What to work on:
Do these three statements agree with the passage about Raban? For each, answer yes or no and quote the deciding words from the passage.
1. After rehab, Raban went straight back to his Queen Anne home.
2. Raban used voice-activated software to complete Father and Son.
3. Raban accepted a rehab doctor's description of him as someone who used to be a writer.

Document text:
After five weeks in rehab, Raban returned, at first not to his Queen Anne home with its many steps, but to a single level cottage loaned by a generous friend. The author would eventually return to his hilltop home although he never regained the use of his right leg or hand. Left with only one hand he was unable to use his computer to write. But he still thought of himself as a writer. When a rehab doctor had dismissively referred to him as “someone who used to be a writer,” he insisted he still was a writer. Indeed he was. Despite his handicaps, slowly and painfully, he resorted to voice-activated software to complete Father and Son.
Some reviewers of the book have faulted Raban for failing to document his relationship with his dad on Peter’s return from war. However, the author does provide clues to that relationship. He mentions his father’s chilly tone in letters sent to him while away at boarding school. He reports on Peter’s belief in strict discipline for children. As an Anglican pastor, his pastoral letters were, according to Jonathan, “a trial to read, impregnably knotty,” far different from his father’s wartime letters with their emotional eloquence.

Given data:
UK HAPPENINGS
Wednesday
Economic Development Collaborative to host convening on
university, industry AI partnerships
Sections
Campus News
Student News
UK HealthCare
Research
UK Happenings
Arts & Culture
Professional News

Solution for this task:
1. No: "at first not to his Queen Anne home with its many steps, but to a single level cottage loaned by a generous friend"
2. Yes: "he resorted to voice-activated software to complete Father and Son"
3. No: "he insisted he still was a writer"